> ESERCIZIO:
Rispondi brevemente a queste domande sul testo scelto:
1. In che giorno il nuovo gattino entrò in casa?
2. Su che cosa si acciambellò per prima cosa appena arrivato?
3. In quale stanza mangiano oggi le persone di casa?

> TESTO SCELTO:
------------------------------------------------
7.8.I mondi, dunque erano sicuri di quello che facevano; quanto a me, invece, come ho detto all’inizio del presente libro, non ero affatto certo né che quel gattino nero fosse Giacinto, né che non lo fosse. Nel prenderlo con me pensai, però, che se anche quel micetto non era Giacinto, la mia decisione poteva servire a impedire che Giacinto si reincarnasse, non trovando più posto in casa mia, sicché avrei potuto continuare con le mie ricerche nel post mortem e rivederlo ancora. Ma poi, studiando con calma i vecchi sogni (ne porterò qualche esempio nel prossimo libro), capii che non ce n’era bisogno, che la mia ricerca era finita, che avevo di nuovo Giacinto con me. Cominciai a sospettarlo il 10 aprile, dal primo istante in cui il nuovo gattino entrò in casa: la prima cosa che fece fu acciambellarsi sullo sgabello del corridoio a fianco della porta della cucina, e cioè nel posto preferito da Giacinto, e con un’espressione che non dimenticherò mai, quella di chi, dopo essere stato via tanto tempo e dopo aver passato tante traversie, si sente finalmente a casa. Di solito i gatti e i gattini, in un ambiente nuovo, e di fronte a persone sconosciute, si mostrano smarriti e spaventati e come minimo trovano qualche nascondiglio dove rintanarsi, o sotto un mobile o in qualche cantuccio. Orfeo no, ma appena arrivato sembrava già a casa sua; la seconda cosa che fece fu saltare sul piccolo tavolo bianco della cucina, cercando qualcosa da mangiare. Il tavolo in quel momento era vuoto e pulito, non c’era traccia di cibo che potesse attirarlo, ma quello era esattamente il posto che aveva scelto Giacinto per mangiare: Giacinto aveva uno spiccato senso della dignità, un certo orgoglio, e quando era piccolissimo decise che si sarebbe rifiutato di mangiare per terra, in una ciotola apparecchiata su un foglio di giornale; mi fece capire che lui voleva mangiare sul tavolo come i grandi, e io, in brodo di giuggiole anche per gli straordinari salti che faceva in elevazione da fermo per salire sul tavolo e mostrarmi dove voleva gli collocassi la pappa, oltre che per quella sublime espressione che aveva sul musino (mi guardava fisso col tono di chi dica: “esigo rispetto”), lo accontentai, e così quel tavolo, in breve, fu suo. Orfeo, immediatamente, riprese possesso del tavolo, e ancora oggi quello è “il tavolo dei gatti”; noi mangiamo in sala da pranzo.
------------------------------------------------
> MATERIALE MOSTRATO:
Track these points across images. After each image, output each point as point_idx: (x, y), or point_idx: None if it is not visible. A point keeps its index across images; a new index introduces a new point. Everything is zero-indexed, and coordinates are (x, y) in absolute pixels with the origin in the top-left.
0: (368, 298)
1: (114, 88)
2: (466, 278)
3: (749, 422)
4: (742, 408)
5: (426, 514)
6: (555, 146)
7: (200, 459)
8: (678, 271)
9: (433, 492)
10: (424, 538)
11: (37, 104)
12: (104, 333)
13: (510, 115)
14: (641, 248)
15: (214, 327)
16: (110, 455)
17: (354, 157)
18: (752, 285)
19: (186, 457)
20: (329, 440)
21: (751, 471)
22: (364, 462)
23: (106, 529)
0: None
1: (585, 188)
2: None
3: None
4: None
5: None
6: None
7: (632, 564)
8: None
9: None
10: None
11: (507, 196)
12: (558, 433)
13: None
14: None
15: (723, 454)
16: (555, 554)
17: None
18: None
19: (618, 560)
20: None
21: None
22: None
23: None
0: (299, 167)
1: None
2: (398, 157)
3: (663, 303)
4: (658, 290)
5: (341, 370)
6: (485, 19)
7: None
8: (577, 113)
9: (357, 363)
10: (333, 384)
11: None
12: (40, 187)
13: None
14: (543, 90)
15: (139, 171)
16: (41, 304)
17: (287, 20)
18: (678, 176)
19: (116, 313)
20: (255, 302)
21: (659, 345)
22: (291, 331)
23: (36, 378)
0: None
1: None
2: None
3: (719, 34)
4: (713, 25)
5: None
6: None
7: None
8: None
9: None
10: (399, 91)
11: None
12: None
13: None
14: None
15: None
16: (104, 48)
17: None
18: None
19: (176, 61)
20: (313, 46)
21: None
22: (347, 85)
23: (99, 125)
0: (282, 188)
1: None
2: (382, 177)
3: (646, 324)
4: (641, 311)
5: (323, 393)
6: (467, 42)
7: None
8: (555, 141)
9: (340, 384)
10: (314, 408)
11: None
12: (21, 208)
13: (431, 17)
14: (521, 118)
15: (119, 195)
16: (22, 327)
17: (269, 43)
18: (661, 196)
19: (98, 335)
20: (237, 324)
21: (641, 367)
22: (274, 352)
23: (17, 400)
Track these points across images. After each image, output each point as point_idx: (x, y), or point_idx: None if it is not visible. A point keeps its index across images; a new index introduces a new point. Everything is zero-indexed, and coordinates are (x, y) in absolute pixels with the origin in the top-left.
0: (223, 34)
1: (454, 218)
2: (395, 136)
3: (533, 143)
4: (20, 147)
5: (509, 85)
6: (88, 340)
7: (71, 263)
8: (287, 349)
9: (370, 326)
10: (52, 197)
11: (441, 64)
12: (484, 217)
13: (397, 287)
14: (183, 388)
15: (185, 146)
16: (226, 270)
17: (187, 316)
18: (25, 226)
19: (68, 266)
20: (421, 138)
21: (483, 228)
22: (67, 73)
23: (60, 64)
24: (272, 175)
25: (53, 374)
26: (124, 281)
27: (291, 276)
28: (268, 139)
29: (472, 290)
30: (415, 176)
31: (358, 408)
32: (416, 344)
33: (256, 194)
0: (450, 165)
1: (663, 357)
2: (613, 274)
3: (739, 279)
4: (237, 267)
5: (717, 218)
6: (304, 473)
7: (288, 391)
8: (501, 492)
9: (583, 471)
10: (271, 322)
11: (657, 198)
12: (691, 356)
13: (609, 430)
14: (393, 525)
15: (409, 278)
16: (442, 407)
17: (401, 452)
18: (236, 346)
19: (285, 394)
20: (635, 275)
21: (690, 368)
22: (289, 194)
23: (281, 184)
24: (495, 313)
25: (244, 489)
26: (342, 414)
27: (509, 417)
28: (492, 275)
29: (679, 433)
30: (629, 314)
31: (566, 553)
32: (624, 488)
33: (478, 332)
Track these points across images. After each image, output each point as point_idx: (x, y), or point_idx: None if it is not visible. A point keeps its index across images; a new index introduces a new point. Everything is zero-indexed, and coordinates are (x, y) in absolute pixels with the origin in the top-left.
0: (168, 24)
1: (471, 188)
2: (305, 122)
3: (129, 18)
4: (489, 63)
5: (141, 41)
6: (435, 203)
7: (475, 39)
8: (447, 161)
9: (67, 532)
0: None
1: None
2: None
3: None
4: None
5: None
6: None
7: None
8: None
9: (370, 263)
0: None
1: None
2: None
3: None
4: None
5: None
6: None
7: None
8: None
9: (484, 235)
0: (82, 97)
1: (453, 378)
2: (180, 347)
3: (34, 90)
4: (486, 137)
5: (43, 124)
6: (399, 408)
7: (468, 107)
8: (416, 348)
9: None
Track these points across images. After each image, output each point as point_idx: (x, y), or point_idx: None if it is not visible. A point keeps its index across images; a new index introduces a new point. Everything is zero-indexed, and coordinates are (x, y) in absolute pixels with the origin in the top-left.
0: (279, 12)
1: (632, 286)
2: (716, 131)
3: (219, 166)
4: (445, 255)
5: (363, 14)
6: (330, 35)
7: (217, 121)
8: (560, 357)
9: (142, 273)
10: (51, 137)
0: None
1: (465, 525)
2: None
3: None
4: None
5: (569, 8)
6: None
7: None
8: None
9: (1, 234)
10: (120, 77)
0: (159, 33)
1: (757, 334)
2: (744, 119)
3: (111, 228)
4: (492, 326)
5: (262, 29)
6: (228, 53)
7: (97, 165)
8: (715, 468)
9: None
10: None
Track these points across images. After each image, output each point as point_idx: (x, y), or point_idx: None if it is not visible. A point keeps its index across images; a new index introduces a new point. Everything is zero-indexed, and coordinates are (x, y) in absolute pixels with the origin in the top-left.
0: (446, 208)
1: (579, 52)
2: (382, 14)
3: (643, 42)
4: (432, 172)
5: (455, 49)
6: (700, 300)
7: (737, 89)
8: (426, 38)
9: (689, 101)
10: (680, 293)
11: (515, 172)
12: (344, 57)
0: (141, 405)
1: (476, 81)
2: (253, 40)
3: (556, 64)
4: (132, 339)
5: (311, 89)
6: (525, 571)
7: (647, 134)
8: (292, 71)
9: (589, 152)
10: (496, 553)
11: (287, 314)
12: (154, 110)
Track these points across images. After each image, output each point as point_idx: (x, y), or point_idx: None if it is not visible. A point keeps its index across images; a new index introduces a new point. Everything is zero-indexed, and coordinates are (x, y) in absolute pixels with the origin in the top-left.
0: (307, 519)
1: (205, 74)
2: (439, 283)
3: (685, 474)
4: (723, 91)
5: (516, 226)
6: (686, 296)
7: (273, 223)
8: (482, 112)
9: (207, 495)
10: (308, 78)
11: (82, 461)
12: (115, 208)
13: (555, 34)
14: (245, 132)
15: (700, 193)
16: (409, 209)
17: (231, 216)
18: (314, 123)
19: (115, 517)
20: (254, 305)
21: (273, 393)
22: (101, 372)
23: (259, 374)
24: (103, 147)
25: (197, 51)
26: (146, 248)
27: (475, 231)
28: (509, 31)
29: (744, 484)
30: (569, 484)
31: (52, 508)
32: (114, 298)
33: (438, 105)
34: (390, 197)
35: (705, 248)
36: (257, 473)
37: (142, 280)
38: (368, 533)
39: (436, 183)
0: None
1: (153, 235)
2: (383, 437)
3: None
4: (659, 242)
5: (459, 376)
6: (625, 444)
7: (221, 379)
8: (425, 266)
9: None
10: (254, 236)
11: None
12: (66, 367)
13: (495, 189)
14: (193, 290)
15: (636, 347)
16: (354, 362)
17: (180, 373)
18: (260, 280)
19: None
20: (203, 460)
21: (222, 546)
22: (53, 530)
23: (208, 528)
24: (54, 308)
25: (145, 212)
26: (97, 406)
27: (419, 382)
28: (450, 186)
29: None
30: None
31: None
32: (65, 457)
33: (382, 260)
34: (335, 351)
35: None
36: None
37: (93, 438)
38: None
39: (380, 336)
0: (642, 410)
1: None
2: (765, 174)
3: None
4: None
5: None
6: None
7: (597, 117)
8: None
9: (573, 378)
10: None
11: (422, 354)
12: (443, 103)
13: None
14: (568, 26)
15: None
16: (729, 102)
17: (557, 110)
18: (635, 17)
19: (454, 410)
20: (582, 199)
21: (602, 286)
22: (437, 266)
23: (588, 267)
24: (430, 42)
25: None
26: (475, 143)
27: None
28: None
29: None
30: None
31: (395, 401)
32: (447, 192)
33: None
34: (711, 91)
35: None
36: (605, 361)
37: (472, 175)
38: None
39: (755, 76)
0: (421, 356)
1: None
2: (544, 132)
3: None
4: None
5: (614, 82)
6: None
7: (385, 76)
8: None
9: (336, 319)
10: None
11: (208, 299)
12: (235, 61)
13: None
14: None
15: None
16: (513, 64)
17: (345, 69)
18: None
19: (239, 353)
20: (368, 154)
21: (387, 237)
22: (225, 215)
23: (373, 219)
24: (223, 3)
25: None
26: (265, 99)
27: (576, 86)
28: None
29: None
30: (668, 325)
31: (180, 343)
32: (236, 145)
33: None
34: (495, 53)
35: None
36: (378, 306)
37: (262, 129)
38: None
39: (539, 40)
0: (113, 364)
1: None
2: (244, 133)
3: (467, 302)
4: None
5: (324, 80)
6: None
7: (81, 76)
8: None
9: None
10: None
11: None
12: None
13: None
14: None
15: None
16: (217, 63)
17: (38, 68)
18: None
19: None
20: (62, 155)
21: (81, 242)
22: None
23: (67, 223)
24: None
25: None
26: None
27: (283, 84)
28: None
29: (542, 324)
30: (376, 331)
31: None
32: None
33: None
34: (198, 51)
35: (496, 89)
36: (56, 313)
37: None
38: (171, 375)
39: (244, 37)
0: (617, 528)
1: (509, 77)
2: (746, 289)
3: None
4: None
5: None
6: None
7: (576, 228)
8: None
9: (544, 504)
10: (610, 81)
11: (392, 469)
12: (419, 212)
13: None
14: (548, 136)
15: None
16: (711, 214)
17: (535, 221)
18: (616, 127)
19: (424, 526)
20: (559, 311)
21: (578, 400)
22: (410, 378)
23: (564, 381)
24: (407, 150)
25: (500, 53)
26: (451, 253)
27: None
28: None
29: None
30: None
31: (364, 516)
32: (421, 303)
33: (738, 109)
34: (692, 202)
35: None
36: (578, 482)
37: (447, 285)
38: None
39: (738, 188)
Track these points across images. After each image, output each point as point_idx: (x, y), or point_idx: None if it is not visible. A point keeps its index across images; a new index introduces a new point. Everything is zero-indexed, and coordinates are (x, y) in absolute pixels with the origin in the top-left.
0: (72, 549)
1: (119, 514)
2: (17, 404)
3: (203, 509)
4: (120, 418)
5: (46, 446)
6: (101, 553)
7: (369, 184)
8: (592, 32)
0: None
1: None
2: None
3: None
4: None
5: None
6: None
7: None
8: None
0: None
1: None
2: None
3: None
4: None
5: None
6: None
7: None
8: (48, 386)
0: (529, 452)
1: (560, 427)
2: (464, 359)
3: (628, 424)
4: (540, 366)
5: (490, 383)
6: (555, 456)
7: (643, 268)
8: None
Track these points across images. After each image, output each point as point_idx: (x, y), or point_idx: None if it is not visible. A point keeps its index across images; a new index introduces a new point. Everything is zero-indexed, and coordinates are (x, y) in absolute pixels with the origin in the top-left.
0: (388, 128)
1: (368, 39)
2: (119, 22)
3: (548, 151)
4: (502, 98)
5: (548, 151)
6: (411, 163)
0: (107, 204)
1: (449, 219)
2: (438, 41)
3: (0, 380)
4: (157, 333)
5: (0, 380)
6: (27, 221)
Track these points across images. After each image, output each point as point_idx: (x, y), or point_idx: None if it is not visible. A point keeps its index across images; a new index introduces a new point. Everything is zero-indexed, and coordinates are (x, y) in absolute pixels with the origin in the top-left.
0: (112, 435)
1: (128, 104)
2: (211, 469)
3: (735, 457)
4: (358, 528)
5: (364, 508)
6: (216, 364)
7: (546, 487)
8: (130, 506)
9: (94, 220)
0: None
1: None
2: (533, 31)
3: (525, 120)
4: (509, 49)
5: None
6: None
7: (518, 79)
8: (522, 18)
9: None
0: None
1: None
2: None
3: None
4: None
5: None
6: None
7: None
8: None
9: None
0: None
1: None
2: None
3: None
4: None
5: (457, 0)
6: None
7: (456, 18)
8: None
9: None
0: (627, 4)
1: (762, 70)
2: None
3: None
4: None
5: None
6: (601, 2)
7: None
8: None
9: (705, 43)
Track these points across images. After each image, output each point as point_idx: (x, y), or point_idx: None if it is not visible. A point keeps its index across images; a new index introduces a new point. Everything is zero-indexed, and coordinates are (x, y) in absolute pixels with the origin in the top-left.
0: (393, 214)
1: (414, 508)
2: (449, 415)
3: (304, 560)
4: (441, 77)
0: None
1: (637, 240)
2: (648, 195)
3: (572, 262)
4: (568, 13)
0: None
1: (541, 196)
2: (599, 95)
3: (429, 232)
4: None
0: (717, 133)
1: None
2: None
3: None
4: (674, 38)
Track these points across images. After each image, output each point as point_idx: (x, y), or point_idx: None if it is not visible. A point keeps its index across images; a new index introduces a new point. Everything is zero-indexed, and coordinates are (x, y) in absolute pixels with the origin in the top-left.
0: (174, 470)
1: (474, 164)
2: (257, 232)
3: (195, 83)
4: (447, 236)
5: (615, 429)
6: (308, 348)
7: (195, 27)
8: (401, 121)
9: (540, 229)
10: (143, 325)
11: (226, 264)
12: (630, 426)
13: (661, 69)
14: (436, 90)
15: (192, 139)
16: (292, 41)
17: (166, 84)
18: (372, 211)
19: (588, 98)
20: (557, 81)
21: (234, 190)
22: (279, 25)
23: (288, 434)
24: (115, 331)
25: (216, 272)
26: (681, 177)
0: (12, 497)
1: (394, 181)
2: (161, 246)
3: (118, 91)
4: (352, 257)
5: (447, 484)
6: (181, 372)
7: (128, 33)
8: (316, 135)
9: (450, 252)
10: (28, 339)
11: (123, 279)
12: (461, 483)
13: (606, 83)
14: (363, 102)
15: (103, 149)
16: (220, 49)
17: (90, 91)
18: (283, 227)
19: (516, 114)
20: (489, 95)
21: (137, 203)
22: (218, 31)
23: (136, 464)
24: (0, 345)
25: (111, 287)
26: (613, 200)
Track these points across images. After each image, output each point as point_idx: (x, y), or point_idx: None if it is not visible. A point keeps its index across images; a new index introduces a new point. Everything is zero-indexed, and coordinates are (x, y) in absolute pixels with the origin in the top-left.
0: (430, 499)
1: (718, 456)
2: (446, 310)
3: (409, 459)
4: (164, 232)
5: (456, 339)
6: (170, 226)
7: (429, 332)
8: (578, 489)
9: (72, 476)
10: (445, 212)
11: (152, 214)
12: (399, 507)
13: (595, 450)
------------------------------------------------
> SOLUZIONE SVOLTA:
1. Il 10 aprile.
2. Sullo sgabello del corridoio a fianco della porta della cucina.
3. In sala da pranzo.